Source passage:
Headlights released The Enemies EP in 2004, and followed that up in 2006 with a split single with Canadian indie rock band The Most Serene Republic. Later in 2006, the band released their debut album, Kill Them with Kindness, which received generally positive reviews. Nick Sanborn (of Decibully) and John Owen (of fellow Champaign group Shipwreck) joined the group during the summer of 2007. In 2008, their third album, Some Racing, Some Stopping, was released.

In February 2008, Headlights covered the Evangelicals song Skeleton Man in a web-exclusive for Pitchfork Media.

In May 2008, several of Headlight's songs from Some Racing, Some Stopping were featured in the radio channel of the PC game Audiosurf.

Headlights were managed by Bob Andrews and Adam Klavohn at Undertow Music Collective.

Raw data:

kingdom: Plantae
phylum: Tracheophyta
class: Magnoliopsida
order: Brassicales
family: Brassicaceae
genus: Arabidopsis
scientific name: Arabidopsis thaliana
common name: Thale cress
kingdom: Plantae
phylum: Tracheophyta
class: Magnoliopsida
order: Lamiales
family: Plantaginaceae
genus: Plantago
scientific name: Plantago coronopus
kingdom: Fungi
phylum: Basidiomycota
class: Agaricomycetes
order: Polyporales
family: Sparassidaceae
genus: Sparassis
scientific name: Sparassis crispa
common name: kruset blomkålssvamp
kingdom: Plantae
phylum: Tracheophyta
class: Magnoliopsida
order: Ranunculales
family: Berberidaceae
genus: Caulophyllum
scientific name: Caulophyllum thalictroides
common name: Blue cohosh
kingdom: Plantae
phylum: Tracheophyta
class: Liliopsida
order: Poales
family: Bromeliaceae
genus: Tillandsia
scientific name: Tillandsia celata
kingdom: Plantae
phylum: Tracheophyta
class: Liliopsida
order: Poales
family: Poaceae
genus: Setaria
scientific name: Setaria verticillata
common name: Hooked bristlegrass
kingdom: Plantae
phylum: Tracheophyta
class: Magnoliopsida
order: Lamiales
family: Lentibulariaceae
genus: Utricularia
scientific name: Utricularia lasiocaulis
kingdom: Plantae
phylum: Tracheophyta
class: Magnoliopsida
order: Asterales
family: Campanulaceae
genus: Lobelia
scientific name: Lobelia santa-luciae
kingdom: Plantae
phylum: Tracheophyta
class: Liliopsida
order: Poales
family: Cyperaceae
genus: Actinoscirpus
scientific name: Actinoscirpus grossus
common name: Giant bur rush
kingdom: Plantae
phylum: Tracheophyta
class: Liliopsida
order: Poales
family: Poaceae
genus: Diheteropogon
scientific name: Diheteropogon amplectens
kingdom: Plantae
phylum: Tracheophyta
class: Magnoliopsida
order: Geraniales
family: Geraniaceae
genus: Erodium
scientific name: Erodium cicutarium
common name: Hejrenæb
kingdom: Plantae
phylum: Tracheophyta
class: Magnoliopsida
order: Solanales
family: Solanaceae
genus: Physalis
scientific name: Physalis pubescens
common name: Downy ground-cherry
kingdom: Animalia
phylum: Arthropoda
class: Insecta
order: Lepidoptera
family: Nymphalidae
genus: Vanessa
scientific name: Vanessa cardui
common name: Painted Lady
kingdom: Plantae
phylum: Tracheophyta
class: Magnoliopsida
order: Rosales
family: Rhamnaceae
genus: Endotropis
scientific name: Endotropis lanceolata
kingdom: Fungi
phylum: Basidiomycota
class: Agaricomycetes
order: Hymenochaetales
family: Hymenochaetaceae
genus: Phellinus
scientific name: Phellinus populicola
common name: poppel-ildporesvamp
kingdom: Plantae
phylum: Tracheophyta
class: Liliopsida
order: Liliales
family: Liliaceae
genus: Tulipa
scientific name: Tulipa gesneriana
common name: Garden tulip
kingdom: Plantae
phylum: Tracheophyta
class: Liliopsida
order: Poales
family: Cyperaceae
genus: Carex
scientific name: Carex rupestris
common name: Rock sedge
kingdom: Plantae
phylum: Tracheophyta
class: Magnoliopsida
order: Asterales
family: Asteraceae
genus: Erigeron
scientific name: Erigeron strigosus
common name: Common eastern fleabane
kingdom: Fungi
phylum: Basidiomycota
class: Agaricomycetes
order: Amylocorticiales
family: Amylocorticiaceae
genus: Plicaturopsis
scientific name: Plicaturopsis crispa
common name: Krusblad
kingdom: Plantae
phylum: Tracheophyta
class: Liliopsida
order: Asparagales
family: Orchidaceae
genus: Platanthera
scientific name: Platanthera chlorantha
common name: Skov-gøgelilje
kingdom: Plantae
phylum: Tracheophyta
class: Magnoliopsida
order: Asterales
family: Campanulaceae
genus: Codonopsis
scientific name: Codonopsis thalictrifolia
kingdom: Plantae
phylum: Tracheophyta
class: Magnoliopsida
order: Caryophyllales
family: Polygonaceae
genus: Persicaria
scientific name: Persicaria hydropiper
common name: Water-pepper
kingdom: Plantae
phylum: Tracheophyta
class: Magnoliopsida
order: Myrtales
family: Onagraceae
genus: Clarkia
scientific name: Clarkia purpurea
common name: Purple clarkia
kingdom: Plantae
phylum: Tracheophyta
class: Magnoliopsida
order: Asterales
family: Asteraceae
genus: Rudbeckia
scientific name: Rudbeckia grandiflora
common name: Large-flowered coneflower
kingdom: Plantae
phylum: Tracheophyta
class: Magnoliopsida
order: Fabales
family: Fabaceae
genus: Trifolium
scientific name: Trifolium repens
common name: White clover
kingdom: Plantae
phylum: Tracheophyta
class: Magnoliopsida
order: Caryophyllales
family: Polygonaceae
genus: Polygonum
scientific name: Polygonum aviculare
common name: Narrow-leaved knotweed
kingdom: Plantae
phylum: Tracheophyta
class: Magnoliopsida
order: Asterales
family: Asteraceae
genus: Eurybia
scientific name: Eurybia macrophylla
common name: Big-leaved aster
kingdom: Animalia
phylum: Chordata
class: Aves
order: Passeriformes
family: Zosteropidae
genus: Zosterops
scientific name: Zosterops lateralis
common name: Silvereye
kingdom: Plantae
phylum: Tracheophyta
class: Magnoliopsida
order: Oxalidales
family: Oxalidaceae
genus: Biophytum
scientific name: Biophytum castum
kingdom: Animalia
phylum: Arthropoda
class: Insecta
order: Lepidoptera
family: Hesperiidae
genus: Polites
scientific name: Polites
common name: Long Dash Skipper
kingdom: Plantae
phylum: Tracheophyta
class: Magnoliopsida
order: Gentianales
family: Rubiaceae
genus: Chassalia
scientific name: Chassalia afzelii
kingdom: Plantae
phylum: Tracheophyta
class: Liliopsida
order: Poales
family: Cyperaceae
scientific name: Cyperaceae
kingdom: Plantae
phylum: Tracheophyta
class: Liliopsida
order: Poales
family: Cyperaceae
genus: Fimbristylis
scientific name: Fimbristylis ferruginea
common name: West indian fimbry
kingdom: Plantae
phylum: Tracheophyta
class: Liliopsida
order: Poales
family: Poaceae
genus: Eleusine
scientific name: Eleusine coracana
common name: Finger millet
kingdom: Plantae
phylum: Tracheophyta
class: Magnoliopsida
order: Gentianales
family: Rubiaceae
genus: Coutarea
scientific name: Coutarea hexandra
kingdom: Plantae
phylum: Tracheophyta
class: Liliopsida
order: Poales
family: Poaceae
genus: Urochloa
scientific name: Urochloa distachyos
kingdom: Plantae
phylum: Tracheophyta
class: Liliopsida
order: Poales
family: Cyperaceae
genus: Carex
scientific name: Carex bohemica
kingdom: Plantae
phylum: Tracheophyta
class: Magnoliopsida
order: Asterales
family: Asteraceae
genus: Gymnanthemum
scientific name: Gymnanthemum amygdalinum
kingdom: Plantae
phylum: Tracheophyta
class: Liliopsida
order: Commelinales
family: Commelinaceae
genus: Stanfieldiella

Problems to work on:
1) In the passage on the band Headlights, which two musicians joined the group during the summer of 2007?
2) Reproduce the part of the Headlights passage starting at "In May 2008, several" and ending at "Undertow Music Collective.", substituting "computer game" for "PC game".
3) Resume the passage on the band Headlights, writing on from its final sentence.
The items were drawn from a different source than the passage on the band Headlights.

Numbered responses:
1) Nick Sanborn (of Decibully) and John Owen (of Shipwreck) joined the group.

2)
In May 2008, several of Headlight's songs from Some Racing, Some Stopping were featured in the radio channel of the computer game Audiosurf.

Headlights were managed by Bob Andrews and Adam Klavohn at Undertow Music Collective.

3)
In an interview with Brett Sanderson published January 2012, Headlights was confirmed to be disbanded.

==Discography==
- The Enemies EP, CD/12" (2004, Polyvinyl Record Company)
- EP2, CD-R/12" (2005, self-released)
- Split single with The Most Serene Republic, 7" (2005, Polyvinyl Record Company)
- Kill Them with Kindness, CD/12" (2006, Polyvinyl Record Company)
- Keep Your Friends and Loves Close. Keep the City You Call Home Closer, CD (2007, Polyvinyl Record Company)
- Some Racing, Some Stopping, CD/12" (2008, Polyvinyl Record Company)
- Remixes, CD/12" (2008, Polyvinyl Record Company)
- Wildlife, CD/12" (2009, Polyvinyl Record Company)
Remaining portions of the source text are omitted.